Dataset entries

----

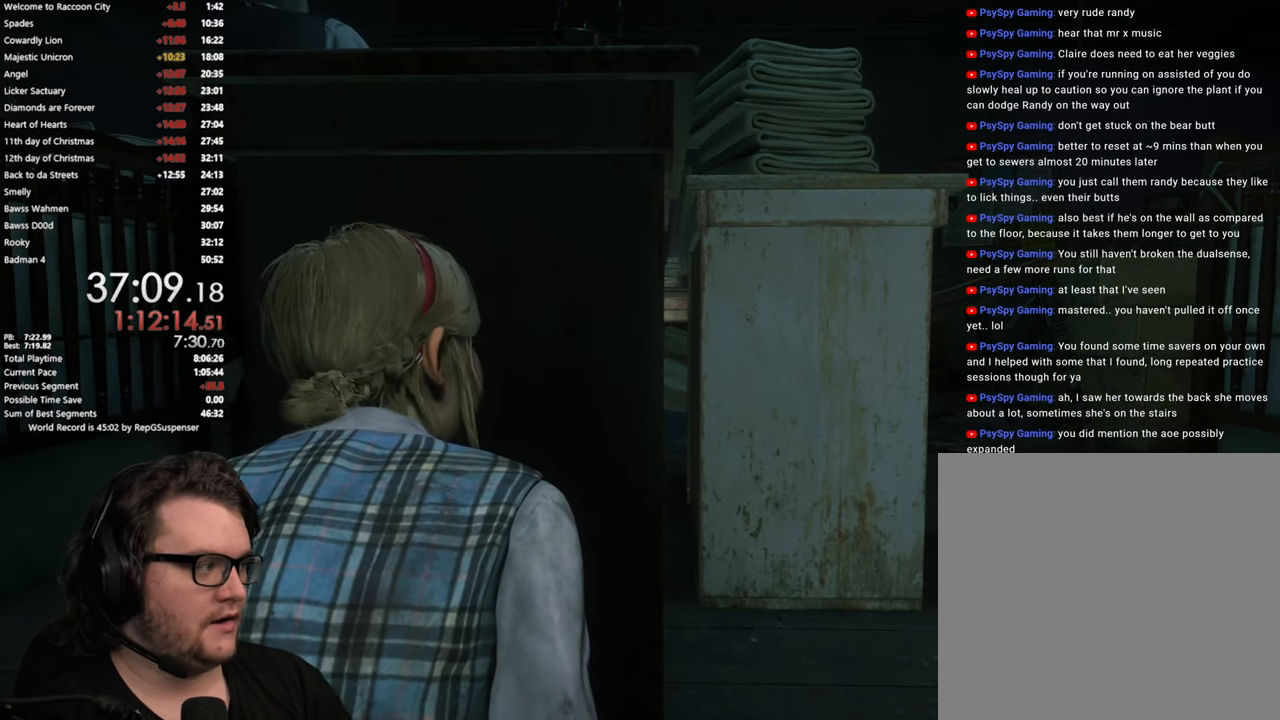
{"buttons": ["L2"], "left_stick": "center", "right_stick": "center", "events": []}
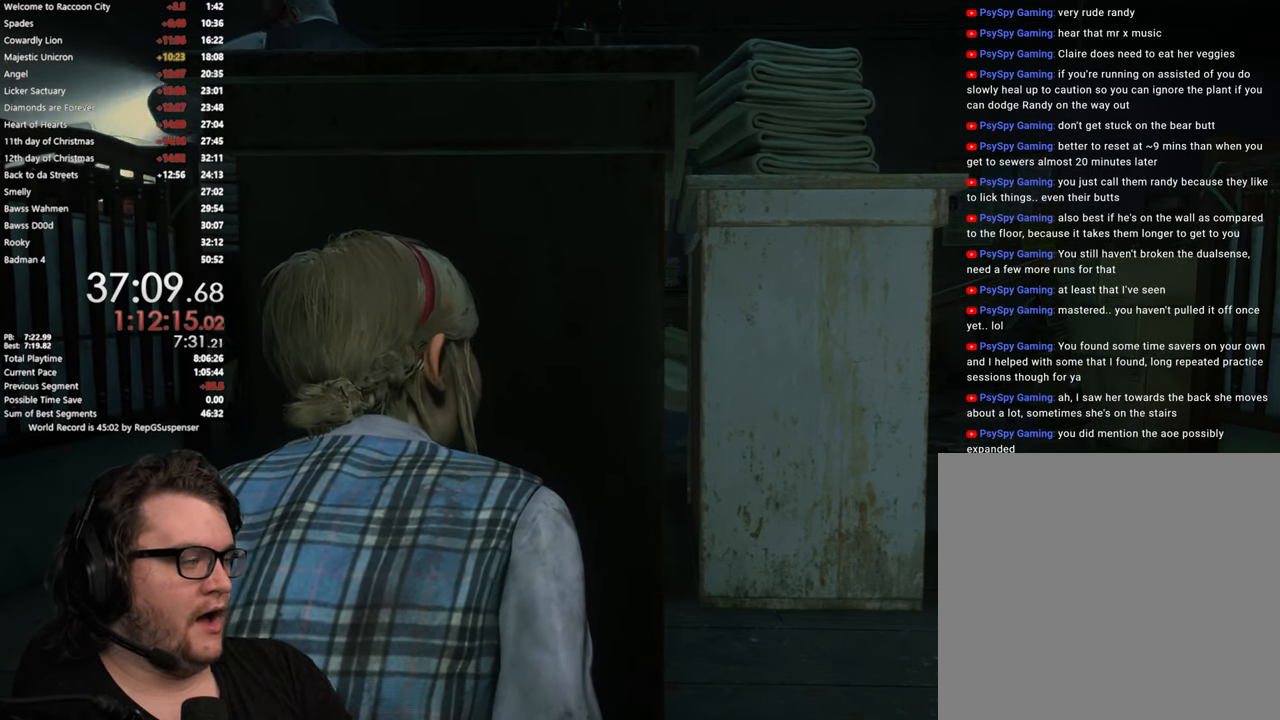
{"buttons": ["L2"], "left_stick": "center", "right_stick": "center", "events": []}
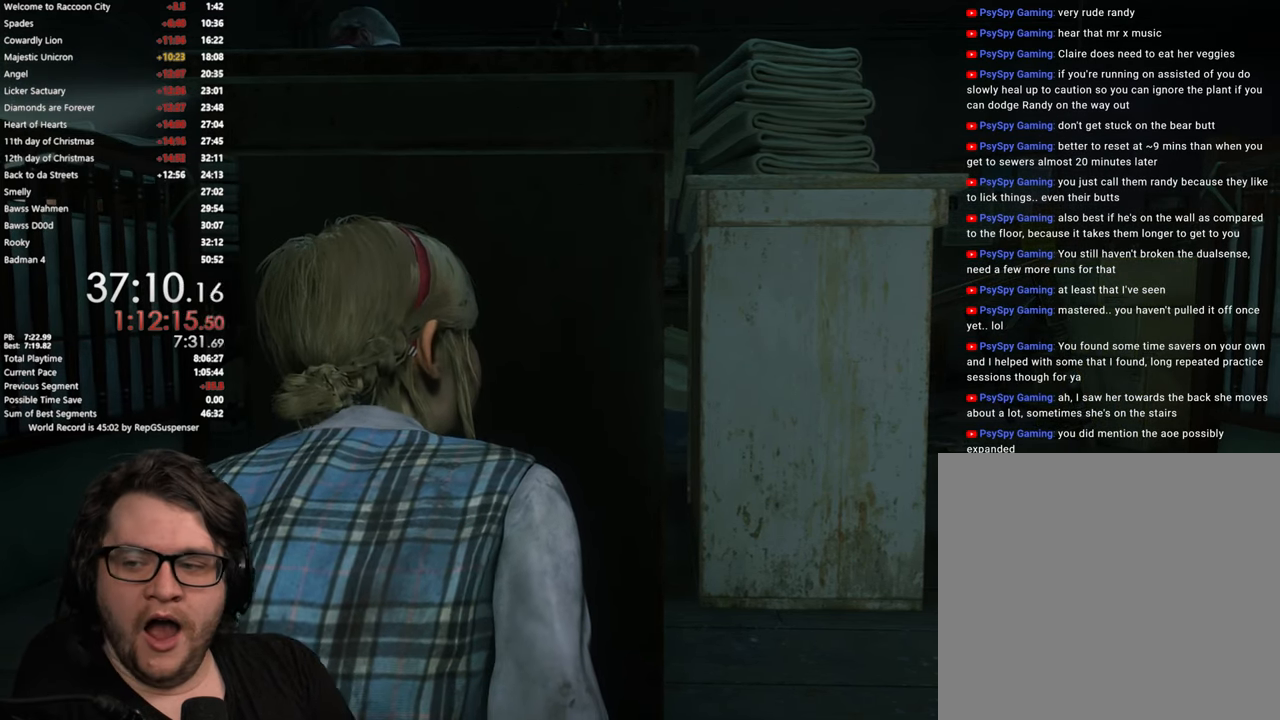
{"buttons": ["L2"], "left_stick": "center", "right_stick": "center", "events": []}
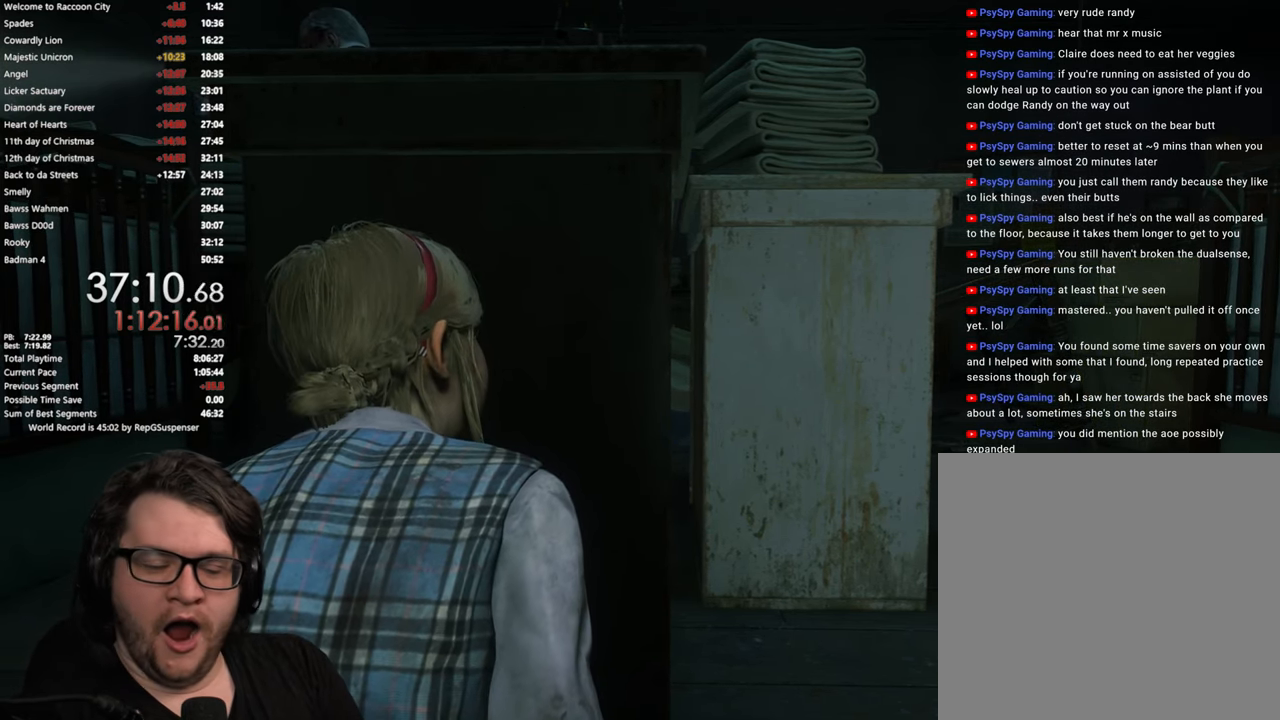
{"buttons": ["L2"], "left_stick": "center", "right_stick": "center", "events": []}
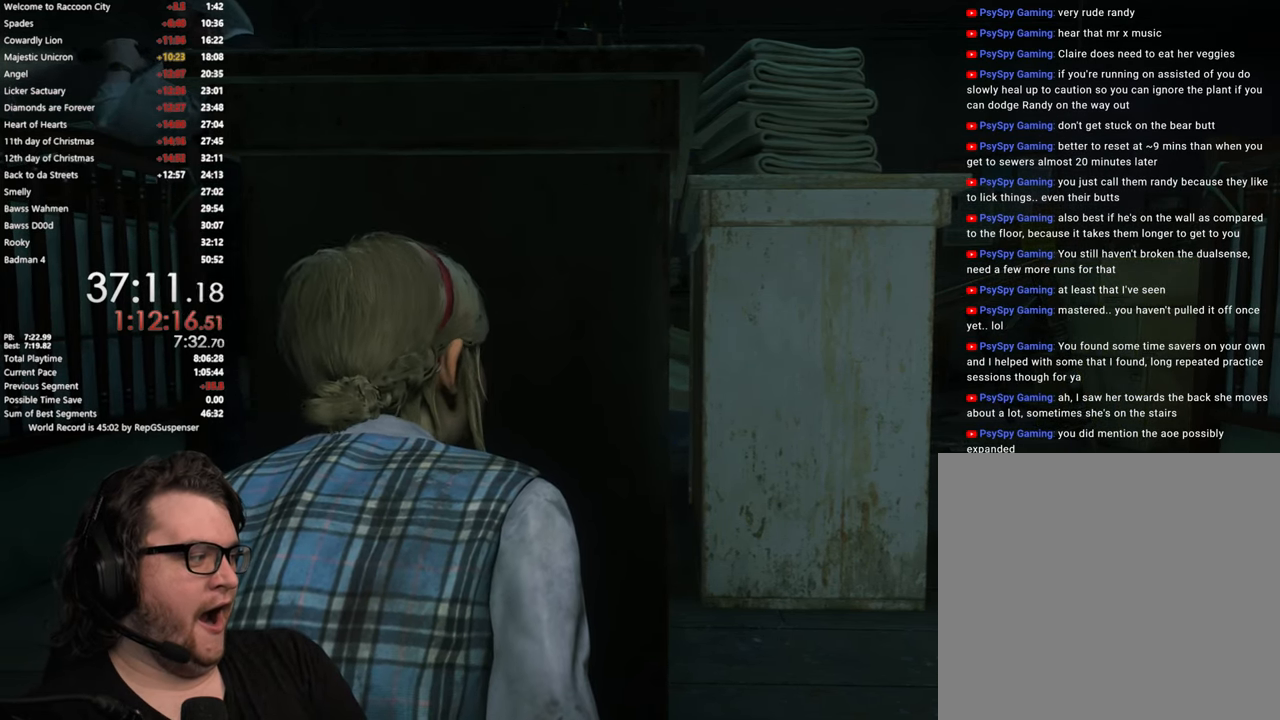
{"buttons": ["L2"], "left_stick": "center", "right_stick": "center", "events": []}
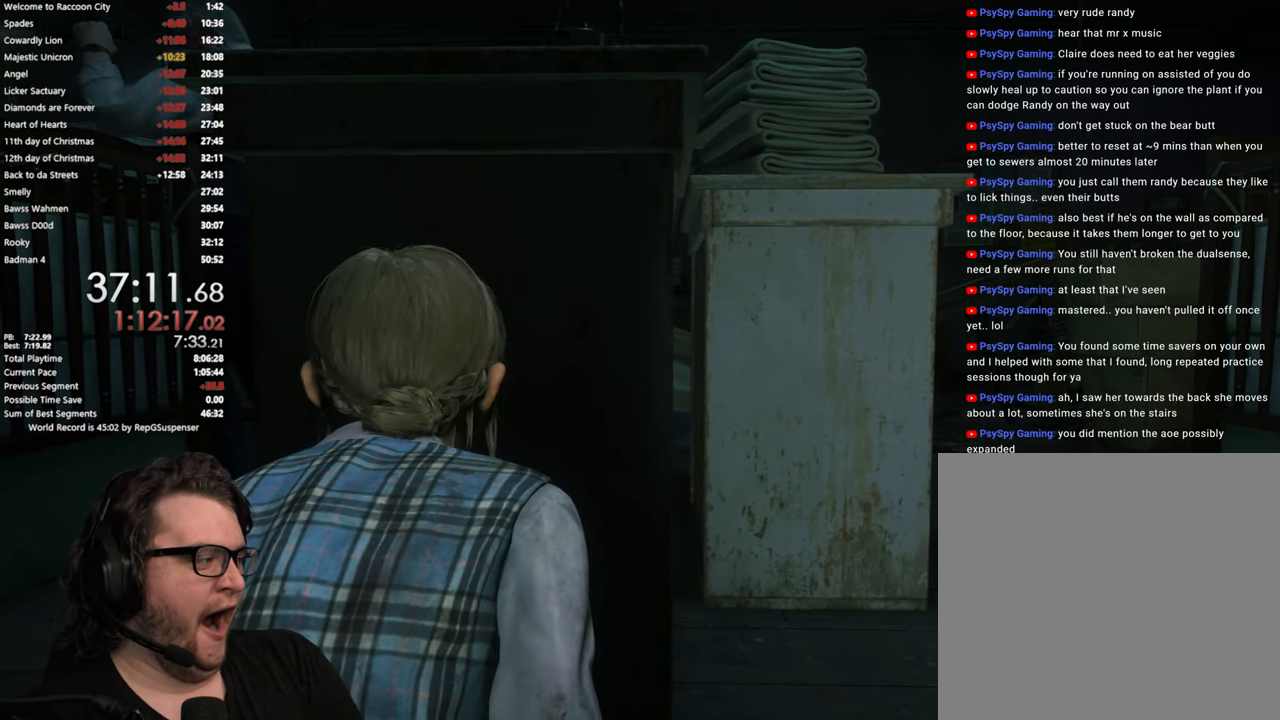
{"buttons": ["L2"], "left_stick": "center", "right_stick": "center", "events": []}
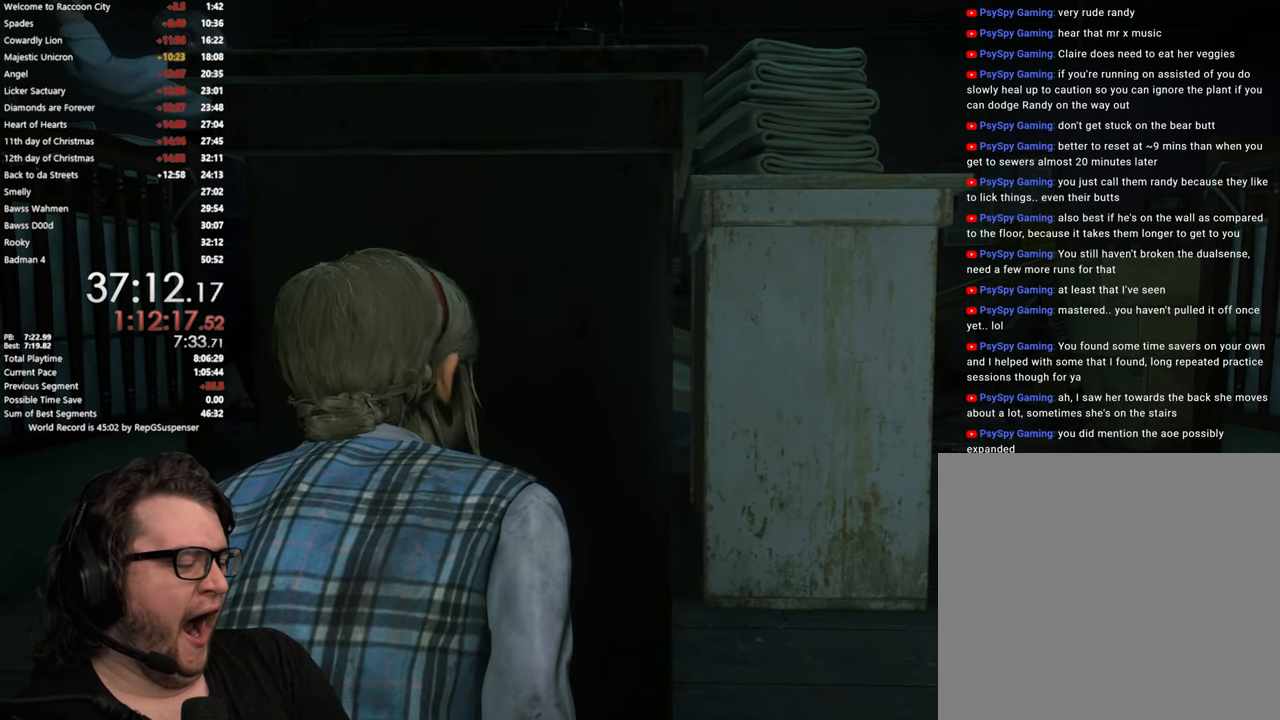
{"buttons": ["L2"], "left_stick": "center", "right_stick": "center", "events": []}
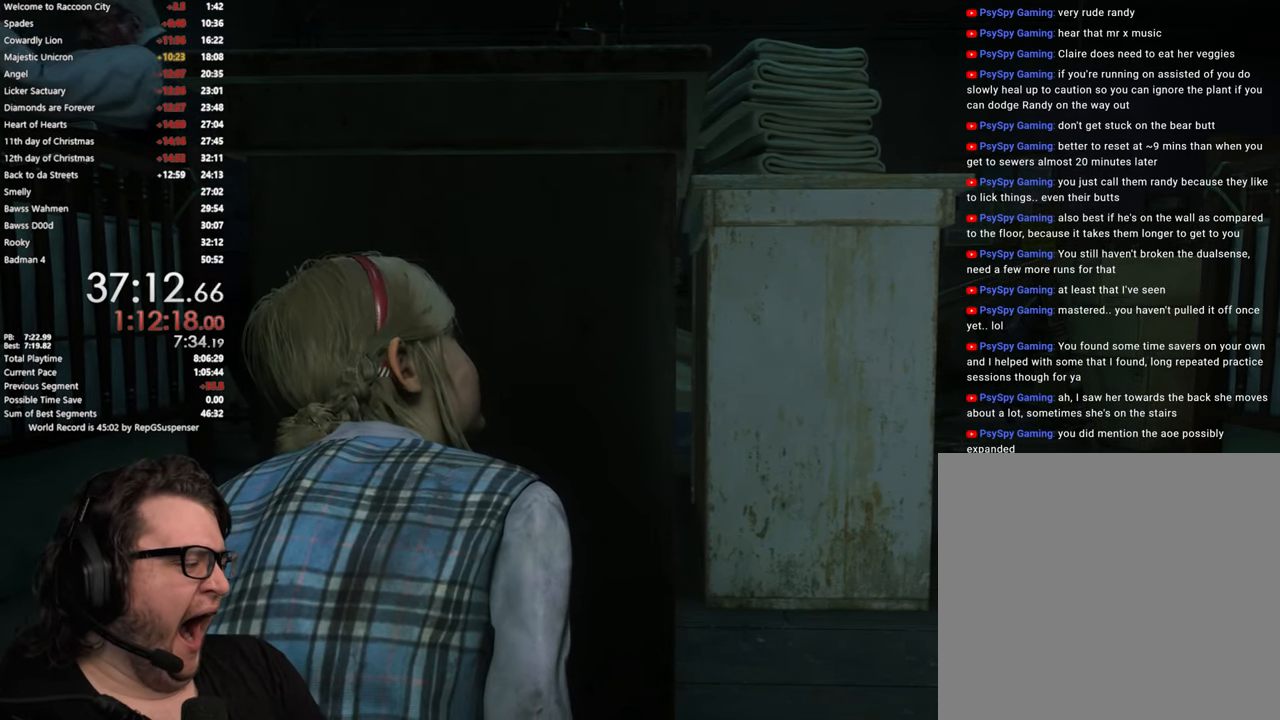
{"buttons": ["L2"], "left_stick": "center", "right_stick": "center", "events": []}
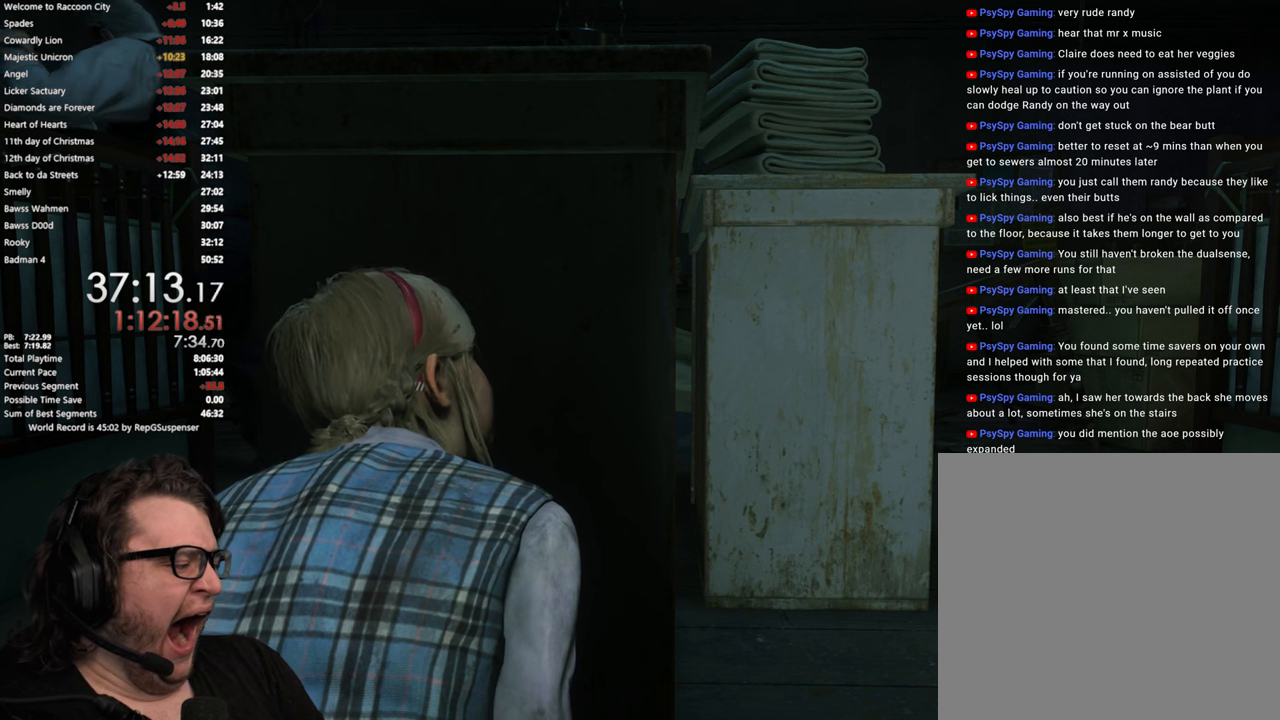
{"buttons": ["L2"], "left_stick": "center", "right_stick": "center", "events": []}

----

What you are asked to do: Your job is to transcribe the records exactly and in full. Pictures are not part of the copy.

Output of the task:
{"buttons": ["L2"], "left_stick": "center", "right_stick": "center", "events": []}
{"buttons": ["L2"], "left_stick": "center", "right_stick": "center", "events": []}
{"buttons": ["L2"], "left_stick": "center", "right_stick": "center", "events": []}
{"buttons": ["L2"], "left_stick": "center", "right_stick": "center", "events": []}
{"buttons": ["L2"], "left_stick": "center", "right_stick": "center", "events": []}
{"buttons": ["L2"], "left_stick": "center", "right_stick": "center", "events": []}
{"buttons": ["L2"], "left_stick": "center", "right_stick": "center", "events": []}
{"buttons": ["L2"], "left_stick": "center", "right_stick": "center", "events": []}
{"buttons": ["L2"], "left_stick": "center", "right_stick": "center", "events": []}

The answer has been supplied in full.